Cette analyse de sous-groupes de bébés issus d’une grande cohorte de naissance canadienne a évalué si l’exposition à des animaux à fourrure avant et après la naissance avait un impact sur les bactéries intestinales du nourrisson. Dans l’ensemble, il a constaté que l’exposition aux animaux de compagnie dans l’utérus et après la naissance était liée à des bactéries intestinales plus riches et plus diversifiées.

Les chercheurs disent que plusieurs études dans le passé, y compris la leur, ont trouvé un lien entre la richesse des bactéries intestinales et à la fois le développement des allergies et le développement de l’obésité. Par conséquent, ces résultats peuvent être considérés comme impliquant que l’exposition des animaux de compagnie pourrait protéger contre l’allergie et l’obésité chez les nourrissons – comme dans les rapports des médias. Cependant, les résultats ultérieurs sur la santé de l’enfant, y compris le développement de l’allergie ou de l’obésité, n’ont pas été étudiés dans cette étude.

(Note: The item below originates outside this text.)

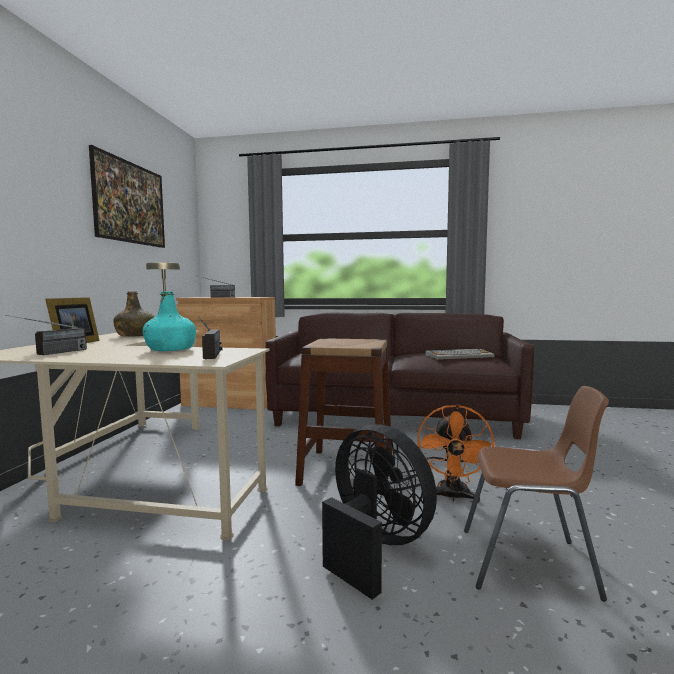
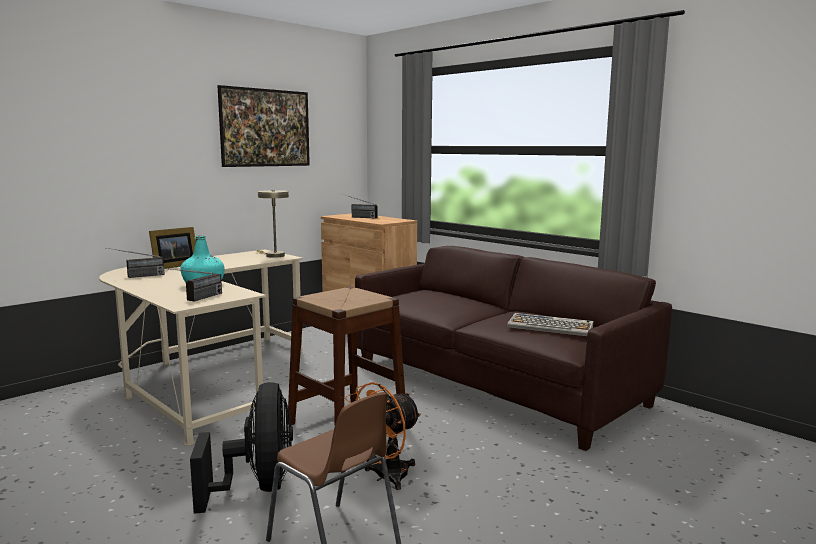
camera: 35 degrees right, 5 degrees up
(135, 335) = (239, 259): green bottle -> none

Cette étude à court terme n’a porté que sur la composition des bactéries intestinales chez les nourrissons à l’âge de trois mois. Il serait utile de voir comment l’exposition à long terme aux animaux de compagnie affecte les bactéries intestinales chez les individus et si les mêmes résultats sont observés, et de voir s’il y a un lien avec d’autres résultats de santé.

L’étude a également constaté que l’exposition prénatale à des animaux de compagnie a entraîné des niveaux plus faibles de bactéries streptococciques. Beaucoup de femmes portent des streptocoques du groupe B sans symptômes, ce qui peut parfois causer une infection chez les nouveau-nés, d’où la pertinence de ce lien. Cependant, encore une fois cela n’a pas été étudié plus loin.

Il est également possible que les liens entre la possession d’animaux de compagnie et les niveaux bactériens soient influencés par d’autres facteurs de confusion environnementaux et liés à la santé. Les niveaux bactériens ne sont pas nécessairement le résultat direct des animaux de compagnie. De plus, gardez à l’esprit que les résultats de cette étude canadienne ne s’appliquent pas nécessairement au Royaume-Uni ou à d’autres pays abricot.

Ces résultats ouvrent la voie à de futures recherches sur l’exposition des animaux de compagnie et les résultats de santé chez les individus, en particulier autour des allergies. Cependant, cette recherche est trop tôt pour recommander aux parents d’avoir un animal de compagnie pour protéger leurs enfants contre les allergies, et certainement pas contre l’obésité (bien que promener votre chien pourrait être un bon exercice!).

L’allaitement des enfants et la réduction de leur exposition à la fumée de tabac réduiront également leurs risques d’allergie. Et l’exercice régulier et une alimentation saine devraient empêcher un enfant de devenir obèse.

Lire plus de conseils de poids santé pour les parents.